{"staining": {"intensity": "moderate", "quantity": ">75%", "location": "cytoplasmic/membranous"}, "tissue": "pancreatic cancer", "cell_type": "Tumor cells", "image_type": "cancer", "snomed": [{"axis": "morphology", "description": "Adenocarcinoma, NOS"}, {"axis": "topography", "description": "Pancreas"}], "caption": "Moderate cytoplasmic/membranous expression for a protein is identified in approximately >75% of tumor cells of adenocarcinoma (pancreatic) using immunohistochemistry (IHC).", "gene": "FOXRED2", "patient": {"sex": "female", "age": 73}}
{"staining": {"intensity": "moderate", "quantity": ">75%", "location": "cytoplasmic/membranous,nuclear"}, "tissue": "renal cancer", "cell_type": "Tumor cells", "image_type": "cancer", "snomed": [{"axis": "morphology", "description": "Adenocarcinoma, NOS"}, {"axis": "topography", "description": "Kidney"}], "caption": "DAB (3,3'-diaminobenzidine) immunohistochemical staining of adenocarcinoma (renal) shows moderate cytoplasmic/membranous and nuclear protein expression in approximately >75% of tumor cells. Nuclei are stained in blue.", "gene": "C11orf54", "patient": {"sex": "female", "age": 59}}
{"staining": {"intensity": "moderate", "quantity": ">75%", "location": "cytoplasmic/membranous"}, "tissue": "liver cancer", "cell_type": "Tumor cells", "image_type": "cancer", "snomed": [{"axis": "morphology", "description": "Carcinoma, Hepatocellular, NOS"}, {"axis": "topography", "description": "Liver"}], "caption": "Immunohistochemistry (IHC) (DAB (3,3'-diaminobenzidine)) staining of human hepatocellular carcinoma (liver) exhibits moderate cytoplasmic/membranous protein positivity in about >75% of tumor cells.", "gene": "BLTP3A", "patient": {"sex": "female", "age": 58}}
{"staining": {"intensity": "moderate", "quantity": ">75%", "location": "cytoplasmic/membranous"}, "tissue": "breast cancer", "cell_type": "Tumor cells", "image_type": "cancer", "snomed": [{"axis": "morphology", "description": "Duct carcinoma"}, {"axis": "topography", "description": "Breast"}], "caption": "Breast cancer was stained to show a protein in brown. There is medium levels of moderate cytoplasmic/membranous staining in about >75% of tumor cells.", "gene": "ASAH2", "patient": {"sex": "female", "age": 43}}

#### TO DO
The data must be output in full, exactly as given.

#### ANSWER BELOW
{"staining": {"intensity": "moderate", "quantity": ">75%", "location": "cytoplasmic/membranous"}, "tissue": "pancreatic cancer", "cell_type": "Tumor cells", "image_type": "cancer", "snomed": [{"axis": "morphology", "description": "Adenocarcinoma, NOS"}, {"axis": "topography", "description": "Pancreas"}], "caption": "Moderate cytoplasmic/membranous expression for a protein is identified in approximately >75% of tumor cells of adenocarcinoma (pancreatic) using immunohistochemistry (IHC).", "gene": "FOXRED2", "patient": {"sex": "female", "age": 73}}
{"staining": {"intensity": "moderate", "quantity": ">75%", "location": "cytoplasmic/membranous,nuclear"}, "tissue": "renal cancer", "cell_type": "Tumor cells", "image_type": "cancer", "snomed": [{"axis": "morphology", "description": "Adenocarcinoma, NOS"}, {"axis": "topography", "description": "Kidney"}], "caption": "DAB (3,3'-diaminobenzidine) immunohistochemical staining of adenocarcinoma (renal) shows moderate cytoplasmic/membranous and nuclear protein expression in approximately >75% of tumor cells. Nuclei are stained in blue.", "gene": "C11orf54", "patient": {"sex": "female", "age": 59}}
{"staining": {"intensity": "moderate", "quantity": ">75%", "location": "cytoplasmic/membranous"}, "tissue": "liver cancer", "cell_type": "Tumor cells", "image_type": "cancer", "snomed": [{"axis": "morphology", "description": "Carcinoma, Hepatocellular, NOS"}, {"axis": "topography", "description": "Liver"}], "caption": "Immunohistochemistry (IHC) (DAB (3,3'-diaminobenzidine)) staining of human hepatocellular carcinoma (liver) exhibits moderate cytoplasmic/membranous protein positivity in about >75% of tumor cells.", "gene": "BLTP3A", "patient": {"sex": "female", "age": 58}}
{"staining": {"intensity": "moderate", "quantity": ">75%", "location": "cytoplasmic/membranous"}, "tissue": "breast cancer", "cell_type": "Tumor cells", "image_type": "cancer", "snomed": [{"axis": "morphology", "description": "Duct carcinoma"}, {"axis": "topography", "description": "Breast"}], "caption": "Breast cancer was stained to show a protein in brown. There is medium levels of moderate cytoplasmic/membranous staining in about >75% of tumor cells.", "gene": "ASAH2", "patient": {"sex": "female", "age": 43}}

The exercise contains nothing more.